Professores e educadores da rede municipal decidiram manter a paralisação mesmo após o TJRN determinar a suspensão da greve - Foto: Divulgação

Professores e educadores da rede municipal de ensino de Natal decidiram manter a greve, mesmo após o Tribunal de Justiça do Rio Grande do Norte (TJRN) determinar a suspensão imediata do movimento e o retorno dos profissionais às atividades em até 24 horas. A decisão foi tomada em assembleia realizada nesta segunda-feira (17).

O Sindicato dos Trabalhadores em Educação Pública do Rio Grande do Norte (Sinte-RN) informou que pretende recorrer da decisão e buscar uma nova rodada de negociação com a Prefeitura de Natal.
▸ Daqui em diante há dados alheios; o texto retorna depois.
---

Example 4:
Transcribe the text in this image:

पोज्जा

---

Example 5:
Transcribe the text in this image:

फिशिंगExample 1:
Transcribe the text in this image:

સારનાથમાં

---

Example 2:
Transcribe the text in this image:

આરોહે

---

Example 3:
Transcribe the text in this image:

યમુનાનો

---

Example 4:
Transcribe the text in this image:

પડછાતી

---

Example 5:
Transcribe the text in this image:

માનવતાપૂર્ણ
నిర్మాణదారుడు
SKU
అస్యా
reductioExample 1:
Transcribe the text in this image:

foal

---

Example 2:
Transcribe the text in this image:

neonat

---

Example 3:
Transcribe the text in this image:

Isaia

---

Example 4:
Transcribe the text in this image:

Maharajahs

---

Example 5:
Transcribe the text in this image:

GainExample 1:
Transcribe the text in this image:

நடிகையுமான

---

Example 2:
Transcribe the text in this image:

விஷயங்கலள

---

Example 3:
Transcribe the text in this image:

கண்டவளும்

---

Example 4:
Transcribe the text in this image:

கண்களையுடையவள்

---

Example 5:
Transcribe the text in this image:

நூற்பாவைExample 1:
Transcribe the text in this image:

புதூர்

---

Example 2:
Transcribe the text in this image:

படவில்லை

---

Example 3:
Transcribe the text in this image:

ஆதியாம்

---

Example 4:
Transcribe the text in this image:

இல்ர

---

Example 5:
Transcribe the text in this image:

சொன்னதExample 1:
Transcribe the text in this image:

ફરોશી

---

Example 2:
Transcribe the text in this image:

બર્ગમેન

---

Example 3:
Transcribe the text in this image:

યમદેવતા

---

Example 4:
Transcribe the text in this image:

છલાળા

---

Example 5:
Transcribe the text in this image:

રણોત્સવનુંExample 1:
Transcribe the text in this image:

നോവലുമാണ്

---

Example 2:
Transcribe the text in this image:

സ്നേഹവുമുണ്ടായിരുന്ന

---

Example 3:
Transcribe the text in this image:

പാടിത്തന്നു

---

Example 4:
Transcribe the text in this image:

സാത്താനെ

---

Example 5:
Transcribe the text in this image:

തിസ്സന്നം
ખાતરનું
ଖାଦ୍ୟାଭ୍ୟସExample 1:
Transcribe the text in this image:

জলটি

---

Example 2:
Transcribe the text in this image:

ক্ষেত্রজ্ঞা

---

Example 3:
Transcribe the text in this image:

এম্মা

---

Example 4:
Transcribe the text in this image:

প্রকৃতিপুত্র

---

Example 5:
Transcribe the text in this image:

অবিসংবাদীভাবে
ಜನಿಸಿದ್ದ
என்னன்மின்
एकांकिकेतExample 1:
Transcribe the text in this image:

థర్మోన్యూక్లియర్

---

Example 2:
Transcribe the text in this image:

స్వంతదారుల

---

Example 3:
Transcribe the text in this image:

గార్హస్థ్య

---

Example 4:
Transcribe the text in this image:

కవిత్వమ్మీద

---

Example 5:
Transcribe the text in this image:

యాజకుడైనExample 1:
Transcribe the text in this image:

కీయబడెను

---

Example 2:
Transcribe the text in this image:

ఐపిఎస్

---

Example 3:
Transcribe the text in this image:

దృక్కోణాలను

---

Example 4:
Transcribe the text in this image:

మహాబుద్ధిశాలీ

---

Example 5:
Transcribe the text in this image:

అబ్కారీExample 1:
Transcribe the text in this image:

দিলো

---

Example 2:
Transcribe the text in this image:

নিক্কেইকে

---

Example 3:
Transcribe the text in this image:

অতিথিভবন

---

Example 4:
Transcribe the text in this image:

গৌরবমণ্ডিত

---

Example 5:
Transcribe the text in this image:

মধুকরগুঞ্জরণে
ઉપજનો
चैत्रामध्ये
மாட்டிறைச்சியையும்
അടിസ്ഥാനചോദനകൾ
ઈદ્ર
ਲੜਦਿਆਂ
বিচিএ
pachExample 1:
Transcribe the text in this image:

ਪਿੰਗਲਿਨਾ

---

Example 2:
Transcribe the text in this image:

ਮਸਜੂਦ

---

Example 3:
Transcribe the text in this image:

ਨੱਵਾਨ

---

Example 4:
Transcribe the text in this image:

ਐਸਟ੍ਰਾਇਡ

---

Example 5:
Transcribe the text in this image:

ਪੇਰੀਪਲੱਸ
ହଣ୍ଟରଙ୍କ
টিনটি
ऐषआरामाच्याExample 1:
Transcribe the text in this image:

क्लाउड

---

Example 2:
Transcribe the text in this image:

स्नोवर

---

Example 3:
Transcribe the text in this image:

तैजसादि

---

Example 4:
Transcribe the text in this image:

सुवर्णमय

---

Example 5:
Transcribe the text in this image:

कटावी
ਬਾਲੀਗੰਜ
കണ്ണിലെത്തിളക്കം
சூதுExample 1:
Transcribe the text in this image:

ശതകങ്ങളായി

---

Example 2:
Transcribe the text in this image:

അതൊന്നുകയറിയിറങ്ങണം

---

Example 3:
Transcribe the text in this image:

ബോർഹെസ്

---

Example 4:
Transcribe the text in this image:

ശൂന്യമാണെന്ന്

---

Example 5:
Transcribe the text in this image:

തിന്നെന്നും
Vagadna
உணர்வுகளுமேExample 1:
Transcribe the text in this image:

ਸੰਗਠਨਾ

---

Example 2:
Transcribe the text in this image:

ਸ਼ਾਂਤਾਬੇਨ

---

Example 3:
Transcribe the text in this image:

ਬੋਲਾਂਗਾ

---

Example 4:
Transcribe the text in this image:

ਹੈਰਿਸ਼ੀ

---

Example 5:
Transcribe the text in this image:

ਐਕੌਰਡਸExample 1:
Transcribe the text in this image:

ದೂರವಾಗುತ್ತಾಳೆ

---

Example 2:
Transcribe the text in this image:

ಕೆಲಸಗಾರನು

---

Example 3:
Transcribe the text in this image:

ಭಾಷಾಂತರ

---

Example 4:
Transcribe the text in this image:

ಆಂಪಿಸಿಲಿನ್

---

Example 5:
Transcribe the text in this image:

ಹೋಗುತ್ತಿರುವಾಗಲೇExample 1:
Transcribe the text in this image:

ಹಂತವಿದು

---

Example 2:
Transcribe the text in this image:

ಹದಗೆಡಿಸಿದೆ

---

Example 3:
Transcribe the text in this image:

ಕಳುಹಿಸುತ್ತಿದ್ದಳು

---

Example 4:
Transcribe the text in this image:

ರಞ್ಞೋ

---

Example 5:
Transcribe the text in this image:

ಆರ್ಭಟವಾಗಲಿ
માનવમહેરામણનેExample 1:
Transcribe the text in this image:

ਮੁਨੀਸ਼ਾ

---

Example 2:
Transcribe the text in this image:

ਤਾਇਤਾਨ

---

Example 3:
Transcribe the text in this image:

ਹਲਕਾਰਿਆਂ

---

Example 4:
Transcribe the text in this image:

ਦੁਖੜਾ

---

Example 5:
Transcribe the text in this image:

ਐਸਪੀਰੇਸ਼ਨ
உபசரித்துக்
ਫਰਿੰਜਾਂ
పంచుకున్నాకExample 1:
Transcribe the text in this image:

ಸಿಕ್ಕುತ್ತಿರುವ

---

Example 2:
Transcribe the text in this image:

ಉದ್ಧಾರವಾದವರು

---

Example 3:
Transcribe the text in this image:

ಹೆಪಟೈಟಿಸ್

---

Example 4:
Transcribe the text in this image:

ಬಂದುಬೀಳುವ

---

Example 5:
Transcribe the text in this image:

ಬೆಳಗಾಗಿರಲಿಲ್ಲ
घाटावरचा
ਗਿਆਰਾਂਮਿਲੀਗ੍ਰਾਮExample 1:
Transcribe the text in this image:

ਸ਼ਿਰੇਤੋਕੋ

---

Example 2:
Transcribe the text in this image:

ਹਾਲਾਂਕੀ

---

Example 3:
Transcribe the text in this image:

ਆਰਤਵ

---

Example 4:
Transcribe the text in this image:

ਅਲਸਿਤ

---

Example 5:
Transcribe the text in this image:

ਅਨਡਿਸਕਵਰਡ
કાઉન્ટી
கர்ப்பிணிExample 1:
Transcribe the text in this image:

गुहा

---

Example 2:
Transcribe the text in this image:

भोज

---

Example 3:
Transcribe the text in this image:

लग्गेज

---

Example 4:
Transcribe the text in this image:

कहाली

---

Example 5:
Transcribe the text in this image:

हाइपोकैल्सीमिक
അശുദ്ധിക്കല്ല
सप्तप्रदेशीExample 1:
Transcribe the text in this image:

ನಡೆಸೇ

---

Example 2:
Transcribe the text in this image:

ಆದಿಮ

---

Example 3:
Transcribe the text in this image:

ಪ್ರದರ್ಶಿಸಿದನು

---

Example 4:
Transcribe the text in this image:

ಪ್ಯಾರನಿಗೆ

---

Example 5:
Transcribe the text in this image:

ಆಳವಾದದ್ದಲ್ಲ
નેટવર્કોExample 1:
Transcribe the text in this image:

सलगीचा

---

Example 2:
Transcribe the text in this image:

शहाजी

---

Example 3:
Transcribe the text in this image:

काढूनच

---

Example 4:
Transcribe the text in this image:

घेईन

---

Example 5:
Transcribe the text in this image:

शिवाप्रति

Segundo o coordenador-geral da entidade, Bruno Vital, a categoria entende que a decisão judicial determinou a suspensão da paralisação, mas não declarou a greve ilegal.

Como parte dos próximos passos, os professores devem participar de um ato público nesta terça-feira (18) e buscar o apoio de outras entidades para tentar intermediar as negociações com o Município. A greve foi iniciada em 6 de agosto. Na sexta-feira (14), o TJRN determinou a suspensão do movimento e estabeleceu multa diária de R$ 10 mil em caso de descumprimento.

Em nota, a Secretaria Municipal de Educação (SME) afirmou que apenas seis das 147 unidades da rede municipal haviam aderido integralmente à greve. A pasta disse ainda que vai acompanhar a reorganização do calendário escolar para garantir a reposição das atividades e informou que continua aberta ao diálogo com a categoria.

Entre as principais reivindicações dos professores estão a unificação das carreiras, a equiparação salarial e a recomposição das perdas acumuladas. A categoria também cobra um reajuste de 4,6% nos salários em 2026.